>> START SELECTION

Thursday, August 26, 2010

The Bob Bradley Question

Given the news that Bob Bradley is meeting with US Soccer Federation president Sunil Gulati this week (likely later today), the question of "Will Bob Bradley's contract be renewed for a 2nd run at the World Cup?" will likely be answered in the very near future. The real question, though, is "Should Sunil bring Bob back?"

On the one hand, if this were a country in Europe, things would be easier. Many countries in Europe operate on 2 year cycles (thanks to the UEFA Cup) instead of 4-year ones. If we were in Europe, Sunil could simply decide to extend Bob's contract for 2 years and see how things played out. However, we are in the USA, and our soccer team resides in the CONCACAF region. No one cares about the Gold Cup (CONCACAF's equivalent to the UEFA cup), so you can't judge a coach on the team's performance in the Gold Cup and think it has any meaning as far as the World Cup is concerned. That's like judging an NFL head coach on how his team does record-wise in the preseason. Just a bad idea.

There have been plenty of times in Team USA's recent history that the retention decision has been an easy one. 1998 for example: the US finished 32nd out of 32 teams that made the finals. Steve Sampson was dumped shortly afterwards. In 2006, the US drew a tough group, but even so looked unimaginative and their coach, Bruce Arena had already been stewarding the team for 8 years. In both of those cases, the decision was easy: dump them and find someone else. It almost didn't matter who you replaced them with. In Arena's case, his coaching acumen wasn't in question, but he seemed burnt out and unable to continue. In Sampson's case, his acumen was entirely in question. A change had to be made.

Even in 2002, the decision wasn't very difficult. Bruce Arena had just led the team to a quarterfinals appearance in which the US had outplayed Germany but fell 1-0 to the eventual runner-up. If Arena wanted to come back, he was almost owed the opportunity to do so. I say almost not because a quarterfinals appearance wasn't enough for the US in 2002, but because of the statistics on coaches and their 2nd terms.

Sports Illustrated's Grant Wahl accumulated the statistics on coaches from World Cup teams who returned for another 4 years and again eld their team to a 2nd World Cup. The results show a tepid picture: Of the 48 coaches he found, 25 led their team to a worse showing the next time around (this includes Arena), 10 led the team to an equivalent showing, and just 13 (or 27.1%) achieved an improved standing. Wahl makes the good point that only coaches who overachieve tend to get asked back, so they're behind the 8-ball from the get-go on round 2, but the stats still don't paint a very promising picture.

>> END SELECTION

**SHORT EXERCISE 1:** Translate this sentence from the Bob Bradley post into Spanish: "In Sampson's case, his acumen was entirely in question."
**SHORT EXERCISE 2:** Reproduce verbatim the stretch of the Bob Bradley post from "There have been" through "to be made.".
**SHORT EXERCISE 3:** Write the next part of the Bob Bradley post on whether he should return as US coach, starting after its final sentence.

>> START MATERIAL

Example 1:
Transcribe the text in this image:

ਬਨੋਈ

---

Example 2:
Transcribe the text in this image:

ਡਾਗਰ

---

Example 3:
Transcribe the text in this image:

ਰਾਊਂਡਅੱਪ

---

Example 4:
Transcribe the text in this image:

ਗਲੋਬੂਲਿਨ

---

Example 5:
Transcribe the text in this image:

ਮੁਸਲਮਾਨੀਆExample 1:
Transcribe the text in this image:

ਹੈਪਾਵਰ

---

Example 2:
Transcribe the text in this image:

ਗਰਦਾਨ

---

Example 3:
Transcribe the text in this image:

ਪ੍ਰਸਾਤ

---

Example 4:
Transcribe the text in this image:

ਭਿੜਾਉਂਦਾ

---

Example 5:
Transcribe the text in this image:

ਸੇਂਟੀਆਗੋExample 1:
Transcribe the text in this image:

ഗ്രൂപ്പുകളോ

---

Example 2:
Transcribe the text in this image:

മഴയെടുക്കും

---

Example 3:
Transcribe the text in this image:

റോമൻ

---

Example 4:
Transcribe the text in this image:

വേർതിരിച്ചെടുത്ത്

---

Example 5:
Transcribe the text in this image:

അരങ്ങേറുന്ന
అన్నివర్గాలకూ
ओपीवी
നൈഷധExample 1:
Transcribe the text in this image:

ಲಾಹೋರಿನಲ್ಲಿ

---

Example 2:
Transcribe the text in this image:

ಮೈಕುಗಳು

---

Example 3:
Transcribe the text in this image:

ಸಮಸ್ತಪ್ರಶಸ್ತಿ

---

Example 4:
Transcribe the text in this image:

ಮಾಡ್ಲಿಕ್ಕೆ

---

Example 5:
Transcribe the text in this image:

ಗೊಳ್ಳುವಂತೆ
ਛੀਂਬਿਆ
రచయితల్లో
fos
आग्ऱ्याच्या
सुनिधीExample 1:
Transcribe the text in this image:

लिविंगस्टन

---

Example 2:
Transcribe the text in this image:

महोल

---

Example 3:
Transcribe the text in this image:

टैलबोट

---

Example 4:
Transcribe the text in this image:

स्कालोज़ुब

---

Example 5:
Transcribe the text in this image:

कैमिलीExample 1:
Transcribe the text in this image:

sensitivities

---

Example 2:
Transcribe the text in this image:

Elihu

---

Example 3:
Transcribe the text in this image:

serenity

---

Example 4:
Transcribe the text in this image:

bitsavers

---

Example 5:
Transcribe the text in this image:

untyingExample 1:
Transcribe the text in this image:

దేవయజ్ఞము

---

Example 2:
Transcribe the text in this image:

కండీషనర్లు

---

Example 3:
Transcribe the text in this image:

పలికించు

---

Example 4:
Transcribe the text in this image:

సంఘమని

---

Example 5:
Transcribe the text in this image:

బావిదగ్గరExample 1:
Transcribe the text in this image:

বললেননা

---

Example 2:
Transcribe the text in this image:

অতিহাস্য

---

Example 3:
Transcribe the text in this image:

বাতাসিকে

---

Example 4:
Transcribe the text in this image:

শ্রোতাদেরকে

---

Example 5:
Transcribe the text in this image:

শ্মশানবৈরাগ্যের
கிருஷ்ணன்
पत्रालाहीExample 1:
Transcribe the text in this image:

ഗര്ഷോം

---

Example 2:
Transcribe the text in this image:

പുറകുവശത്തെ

>> END MATERIAL

**RIGHT ANSWER 1:** En el caso de Sampson, su perspicacia estaba completamente en entredicho.

**RIGHT ANSWER 2:**
There have been plenty of times in Team USA's recent history that the retention decision has been an easy one. 1998 for example: the US finished 32nd out of 32 teams that made the finals. Steve Sampson was dumped shortly afterwards. In 2006, the US drew a tough group, but even so looked unimaginative and their coach, Bruce Arena had already been stewarding the team for 8 years. In both of those cases, the decision was easy: dump them and find someone else. It almost didn't matter who you replaced them with. In Arena's case, his coaching acumen wasn't in question, but he seemed burnt out and unable to continue. In Sampson's case, his acumen was entirely in question. A change had to be made.

**RIGHT ANSWER 3:**
Are the stats enough to say Bradley should be removed? No. This isn't a case of anyone could do better. We have to delve a little deeper.

On the one hand, the players love playing for Bradley. And he was able to cultivate an environment where this team never gave up. They would push and push and pressure you until the end (see USA 1, Algeria 0). Bradley led the US to the finals of the Confederations Cup in 2009, getting the USA out of a group featuring Brazil, Italy, and Egypt, and then upsetting Spain 2-0 in the semifinals, brekaing an unbeaten streak of over 30 games for the now World Cup Champions. The US emerged from CONCACAF qualifying as the top team in the region. In this World Cup, he was without perhaps his best defender (Onyewu, a shell of himself due to injury), and possibly striker (Charlie Davies, due to a car accident that almost killed him in October 2009), and still the US advanced to the 2nd round by winning their group. Bob Bradley did much for this country in his 4-year cycle.

But (unfortunaetly, most of these accomplishments lose a little luster if you look a little closer)

The players may love playing for Bradley, and their never-say-die attitude made them a great show...but this attitude was necessary because once the Confederation Cup ended, they spotted their opponents a goal in the first half of the first half some 90% of the time. The one game in the World Cup where they didn't fal behind early? Against Algeria, a team that scored a whopping 0 goals in the tournament, and even then only because their striker hit the crossbar on an open shot inside the penalty area in the early stages of the match. In their game against Ghana in the round of 16, the US gave up a goal in the first 5 minutes of the match, and then again in the first 5 minutes of overtime and fell 2-1. You can't dance with the devil consistently and expect not to get englufed in flames sooner or later. The Confederations Cup upset of Brazil was an incredible feat, but the US only got there on goal differetial because their pool was Brazil at 3-0 and 3 teams at 1-2 with terrible goal differentials. The USA topped their qualifying region...but they still cannot get results in Costa Rica or Mexico. This can't be held against Bradley as a failing, because no one else can get the US results in those two places either, but it would have been a feather in his cap. Finally, yes, he got the US to the 2nd round, but based on their draw, anything less would have been failure. And once they won their group? The US was presented with the easiest path to the semifinals that they will ever get. That's not to say Ghana and Uruguay were lightweights, they were both good teams. But each other quadrant featured at least 2 heavyweights (Brazil/Netherlands, Germany/Argentina/England, Spain/Portugal) and the US quadrant has 0. When Gulati was asked after the OT loss to Ghana whether the US had met expectations at the World Cup, his answer was an unequivocal "No."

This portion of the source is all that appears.